Abstract: A standard assumption in deep learning is that the inductive bias introduced by a neural network architecture must persist from training through inference. The architecture you train with is the architecture you deploy. This assumption constrains the community from selecting architectures that may have desirable efficiency or design properties due to difficulties with optimization. We challenge this assumption with Network of Theseus (NoT), a method for progressively converting a trained, or even untrained, guide network architecture part-by-part into an entirely different target network architecture while preserving the performance of the guide network. At each stage, components in the guide network architecture are incrementally replaced with target architecture modules and aligned via representational similarity metrics. This procedure largely preserves the functionality of the guide network even under substantial architectural changes-for example, converting a convolutional network into a multilayer perceptron, or GPT-2 into a recurrent neural network. By decoupling optimization from deployment, NoT expands the space of viable inference-time architectures, opening opportunities for better accuracy-efficiency tradeoffs and enabling more directed exploration of the architectural design space.
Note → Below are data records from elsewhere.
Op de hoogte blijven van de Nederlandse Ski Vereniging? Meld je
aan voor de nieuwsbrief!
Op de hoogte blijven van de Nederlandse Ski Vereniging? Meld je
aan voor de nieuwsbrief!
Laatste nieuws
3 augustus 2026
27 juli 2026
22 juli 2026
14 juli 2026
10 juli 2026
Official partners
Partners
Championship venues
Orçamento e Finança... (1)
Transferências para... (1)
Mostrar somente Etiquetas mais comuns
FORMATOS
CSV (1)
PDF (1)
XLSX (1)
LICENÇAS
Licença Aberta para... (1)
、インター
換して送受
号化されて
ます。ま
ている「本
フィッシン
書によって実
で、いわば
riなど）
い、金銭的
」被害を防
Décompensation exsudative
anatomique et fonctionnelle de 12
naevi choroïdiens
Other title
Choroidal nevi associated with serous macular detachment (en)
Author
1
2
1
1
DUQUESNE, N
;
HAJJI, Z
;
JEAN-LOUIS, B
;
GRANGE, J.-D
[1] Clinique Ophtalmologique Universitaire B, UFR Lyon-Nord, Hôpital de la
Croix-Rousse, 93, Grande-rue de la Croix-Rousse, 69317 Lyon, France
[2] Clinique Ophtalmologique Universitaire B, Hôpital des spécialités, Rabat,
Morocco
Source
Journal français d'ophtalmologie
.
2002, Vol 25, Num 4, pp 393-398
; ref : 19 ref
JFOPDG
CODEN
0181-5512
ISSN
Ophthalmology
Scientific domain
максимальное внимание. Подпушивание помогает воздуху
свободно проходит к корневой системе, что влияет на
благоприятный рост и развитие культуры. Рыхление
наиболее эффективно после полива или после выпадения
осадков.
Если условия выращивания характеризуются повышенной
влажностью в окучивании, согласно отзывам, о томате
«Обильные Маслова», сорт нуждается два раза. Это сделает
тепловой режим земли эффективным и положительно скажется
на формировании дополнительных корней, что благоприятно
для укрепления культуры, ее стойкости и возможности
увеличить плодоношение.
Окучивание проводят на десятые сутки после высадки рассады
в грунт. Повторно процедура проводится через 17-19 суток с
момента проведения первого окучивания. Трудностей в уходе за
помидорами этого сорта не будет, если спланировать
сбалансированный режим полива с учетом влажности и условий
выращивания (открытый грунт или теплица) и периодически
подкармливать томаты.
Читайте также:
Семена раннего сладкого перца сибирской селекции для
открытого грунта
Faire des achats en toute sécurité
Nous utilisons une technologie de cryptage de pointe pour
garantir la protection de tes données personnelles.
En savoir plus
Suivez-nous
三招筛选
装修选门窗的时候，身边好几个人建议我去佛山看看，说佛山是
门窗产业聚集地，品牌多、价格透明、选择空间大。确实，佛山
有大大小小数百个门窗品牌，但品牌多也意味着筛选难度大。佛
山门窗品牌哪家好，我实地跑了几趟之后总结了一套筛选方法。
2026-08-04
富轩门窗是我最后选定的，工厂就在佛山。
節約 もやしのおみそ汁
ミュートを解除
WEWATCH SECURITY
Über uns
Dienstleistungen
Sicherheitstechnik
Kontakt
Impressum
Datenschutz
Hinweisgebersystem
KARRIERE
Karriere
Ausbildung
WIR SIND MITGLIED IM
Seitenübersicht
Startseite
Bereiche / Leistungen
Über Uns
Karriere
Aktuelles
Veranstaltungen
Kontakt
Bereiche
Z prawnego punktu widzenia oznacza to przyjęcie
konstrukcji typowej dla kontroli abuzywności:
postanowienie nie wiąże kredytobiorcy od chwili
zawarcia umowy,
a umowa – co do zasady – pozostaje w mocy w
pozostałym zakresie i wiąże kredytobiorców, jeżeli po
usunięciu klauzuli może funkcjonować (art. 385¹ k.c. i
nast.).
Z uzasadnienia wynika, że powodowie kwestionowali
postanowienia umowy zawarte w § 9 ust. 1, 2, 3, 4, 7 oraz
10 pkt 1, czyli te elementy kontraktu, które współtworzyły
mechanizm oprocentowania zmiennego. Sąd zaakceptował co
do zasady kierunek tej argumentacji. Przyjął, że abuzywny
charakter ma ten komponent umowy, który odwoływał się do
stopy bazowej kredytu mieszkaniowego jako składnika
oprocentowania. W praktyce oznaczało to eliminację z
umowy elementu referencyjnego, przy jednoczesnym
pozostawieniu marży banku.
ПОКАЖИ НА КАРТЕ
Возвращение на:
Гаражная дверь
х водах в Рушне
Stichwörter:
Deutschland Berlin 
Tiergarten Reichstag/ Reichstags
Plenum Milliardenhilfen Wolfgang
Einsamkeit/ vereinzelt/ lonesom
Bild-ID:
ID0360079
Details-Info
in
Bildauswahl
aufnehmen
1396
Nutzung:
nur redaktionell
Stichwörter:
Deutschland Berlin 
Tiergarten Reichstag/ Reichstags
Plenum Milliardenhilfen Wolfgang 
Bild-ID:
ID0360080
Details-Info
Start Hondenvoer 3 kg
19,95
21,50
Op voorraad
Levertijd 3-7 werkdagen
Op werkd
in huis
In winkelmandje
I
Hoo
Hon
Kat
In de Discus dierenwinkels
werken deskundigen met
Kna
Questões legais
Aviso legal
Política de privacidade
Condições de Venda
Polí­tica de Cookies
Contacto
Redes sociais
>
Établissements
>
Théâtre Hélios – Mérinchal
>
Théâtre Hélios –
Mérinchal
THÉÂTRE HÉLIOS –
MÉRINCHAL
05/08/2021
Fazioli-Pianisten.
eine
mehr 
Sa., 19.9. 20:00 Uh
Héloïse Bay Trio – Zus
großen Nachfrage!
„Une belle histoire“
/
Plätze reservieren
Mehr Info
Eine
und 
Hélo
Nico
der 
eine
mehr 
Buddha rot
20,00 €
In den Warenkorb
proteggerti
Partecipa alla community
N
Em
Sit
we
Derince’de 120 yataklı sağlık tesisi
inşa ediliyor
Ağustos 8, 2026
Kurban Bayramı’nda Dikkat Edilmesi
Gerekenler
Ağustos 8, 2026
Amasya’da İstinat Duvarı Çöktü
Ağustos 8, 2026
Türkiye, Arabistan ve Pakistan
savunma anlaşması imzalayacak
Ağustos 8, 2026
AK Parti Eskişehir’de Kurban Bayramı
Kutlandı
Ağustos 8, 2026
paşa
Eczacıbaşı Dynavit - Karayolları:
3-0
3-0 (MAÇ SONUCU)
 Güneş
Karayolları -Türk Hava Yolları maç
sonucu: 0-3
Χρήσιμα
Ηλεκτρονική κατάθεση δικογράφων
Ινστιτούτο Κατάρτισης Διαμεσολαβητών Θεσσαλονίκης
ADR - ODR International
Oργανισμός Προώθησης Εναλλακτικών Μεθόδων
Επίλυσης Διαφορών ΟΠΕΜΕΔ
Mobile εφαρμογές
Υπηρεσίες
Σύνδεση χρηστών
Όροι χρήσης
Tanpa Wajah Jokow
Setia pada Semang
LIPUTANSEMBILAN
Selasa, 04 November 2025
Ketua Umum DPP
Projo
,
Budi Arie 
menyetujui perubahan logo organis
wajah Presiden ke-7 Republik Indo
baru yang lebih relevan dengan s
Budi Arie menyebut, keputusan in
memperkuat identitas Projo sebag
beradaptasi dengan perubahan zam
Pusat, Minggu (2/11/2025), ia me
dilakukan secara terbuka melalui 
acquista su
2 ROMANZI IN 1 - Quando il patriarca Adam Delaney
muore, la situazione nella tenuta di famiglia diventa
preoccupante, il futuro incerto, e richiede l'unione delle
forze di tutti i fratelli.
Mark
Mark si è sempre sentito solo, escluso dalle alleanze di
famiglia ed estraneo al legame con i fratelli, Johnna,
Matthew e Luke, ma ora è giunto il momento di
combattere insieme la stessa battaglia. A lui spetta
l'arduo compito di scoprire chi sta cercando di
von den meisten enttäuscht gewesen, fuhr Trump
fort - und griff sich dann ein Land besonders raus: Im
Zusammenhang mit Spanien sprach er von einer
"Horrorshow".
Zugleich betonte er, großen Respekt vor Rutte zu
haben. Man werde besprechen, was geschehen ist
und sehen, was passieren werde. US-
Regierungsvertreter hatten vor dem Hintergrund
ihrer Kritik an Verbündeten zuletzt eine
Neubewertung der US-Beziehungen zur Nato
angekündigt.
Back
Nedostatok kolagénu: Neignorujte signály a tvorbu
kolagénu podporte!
Comment: Matches Model Architecture: progressive architecture conversion using representational similarity alignment to decouple optimization from deployment, enabling new accuracy–efficiency tradeoffs.

Relevance: 10 Novelty: 9

3. Cache What Lasts: Token Retention for Memory-Bounded KV Cache in LLMs

ArXiv ID: 2512.03324

Authors: Ngoc Bui, Shubham Sharma, Simran Lamba, Saumitra Mishra, Rex Ying

Abstract: Memory and computation remain core bottlenecks in long-horizon LLM inference due to the quadratic cost of self-attention and the ever-growing key-value (KV) cache. Existing strategies for memory-bounded inference, such as quantization, offloading, or heuristic KV eviction, either incur high orchestration costs or rely on unreliable attention-based proxies of importance. We propose TRIM-KV, a novel approach that learns each token's intrinsic importance at creation time via a lightweight retention gate. Each gate predicts a scalar retention score that decays over time, reflecting the long-term utility of the token for a specific layer and head. Tokens with low scores are evicted when the memory budget is exceeded, ensuring that the cache always contains the most critical tokens. TRIM-KV is trained efficiently through distillation from a frozen LLM combined with a capacity loss, requiring only gate fine-tuning and adding negligible inference overhead. Across mathematical reasoning (GSM8K, MATH-500, AIME24), procedural generation (LongProc), conversational long-memory benchmarks (LongMemEval), and long-context understanding (LongBench and SCBench), TRIM-KV consistently outperforms strong eviction and learnable retrieval baselines, especially in low-memory regimes. Remarkably, it even surpasses full-cache models in some settings, showing that selective retention can serve as a form of regularization, suppressing noise from uninformative tokens. Qualitative analyses further reveal that learned retention scores align with human intuition, naturally recovering heuristics such as sink tokens, sliding windows, and gist compression without explicit design. Beyond efficiency, retention scores provide insights into layer- and head-specific roles, suggesting a new path toward LLM interpretability.

Comment: Model Efficiency: memory-bounded KV cache via learned per-token retention gates (layer/head-specific) for eviction; aligns with pruning/selection for inference efficiency.